Daarop brabbelde het mannetje een reeks vreemde woorden, waar Billy alweer kop noch staart aan kon onderscheiden; maar toch lukte het hem ze na te zeggen en toen glipten ze achter elkaar door het sleutelgat van de voordeur en daarna door het ene sleutelgat na het andere, tot ze uitkwamen in de wijnkelder, die goed voorzien was van de beste wijnen.
Het mannetje zette het dadelijk op een drinken en Billy had er geen enkel bezwaar tegen dat voorbeeld te volgen. "Welke meester ik ook ooit nog dienen mag," zei Billy na enige tijd, "u bent stellig de beste van allemaal. Zolang u blijft zorgen dat ik meer dan genoeg te drinken krijg, zal ik met alle plezier uw knecht zijn."
"Ik heb met jou niets afgesproken," zei het mannetje, "en dat zal ik niet doen ook. Maar kom, we gaan. Volg me."
En daar gingen ze weer, door het ene sleutelgat na het andere. Ze bestegen de biezen die ze bij de voordeur hadden laten staan en zodra ze de woorden "Borram, Borram, Borram" hadden uitgesproken raasden ze alweer in volle vaart de wolken in, die als sneeuwballen uit elkaar spatten onder de paardenhoeven.
Toen ze aankwamen bij het Fort stuurde het kereltje Billy weg, maar beval hem de volgende nacht op hetzelfde uur terug te komen. En zo gingen ze er de ene nacht na de andere op uit, soms noordwaarts, soms oostwaarts en soms zuidwaarts, tot er in heel Ierland geen wijnkelder was die ze niet hadden bezocht en ze de smaak van al die wijnen beter kenden dan de butler zelf.
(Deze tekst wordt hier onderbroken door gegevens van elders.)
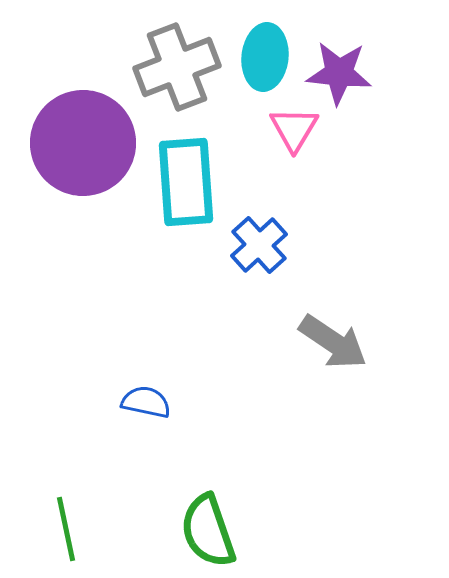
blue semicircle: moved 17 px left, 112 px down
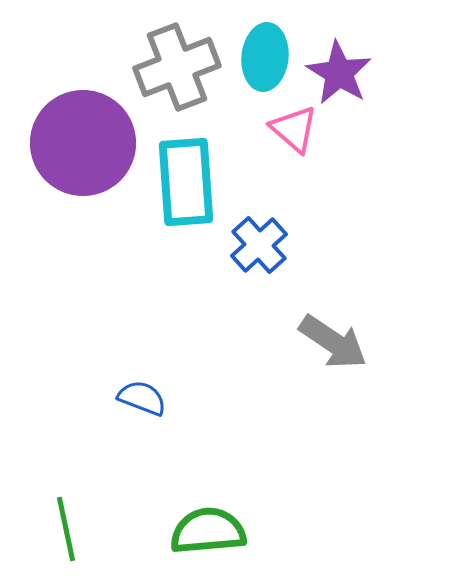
purple star: rotated 26 degrees clockwise
pink triangle: rotated 20 degrees counterclockwise
blue semicircle: moved 4 px left, 4 px up; rotated 9 degrees clockwise
green semicircle: rotated 104 degrees clockwise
Op een avond, toen Billy Mac Daniel het mannetje als gewoonlijk bij het Elfenfort had getroffen en juist naar het moeras wilde gaan om de paarden voor hun tocht te halen, zei zijn meester: "Billy, vanavond heb ik een extra paard nodig, want het kan zijn dat we met meer gezelschap terugkomen dan we zijn vertrokken." Dus nam Billy, die intussen het vragenstellen wel had afgeleerd, een derde bies mee, zich intussen afvragend wie die reisgenoot dan wel zou kunnen zijn en of er misschien een nieuwe kracht bij zou komen.
"Als dat zo is," dacht Billy, "dan kan hij voortaan elke nacht de paarden uit het moeras gaan halen, want ik ben toch zeker ook op-en-top een heer, net zo goed als mijn meester?"
Welnu, Bily voerde het derde paard aan de teugel mee en ze reden in één ruk door tot ze aankwamen bij een aardige boerderij in Limerick, aan de voet van het oude slot Carrigogunniel, dat volgens sommigen door de grote Brian Boru is gebouwd. Er was een groot drinkgelag gaande in de boerenwoning en het mannetje bleef even buiten staan luisteren. Toen draaide hij zich plotseling met een ruk om en zei: "Billy, morgen word ik duizend jaar."
"God zij geprezen, heer!" zei Billy. "Heus waar?"
"Zeg zoiets niet nog eens, Billy," zei het oude mannetje, "want anders stort je me voorgoed in het ongeluk. Maar de kwestie is, Billy, nu ik morgen duizend jaar op deze wereld ben, wordt het hoog tijd dat ik eens ga trouwen."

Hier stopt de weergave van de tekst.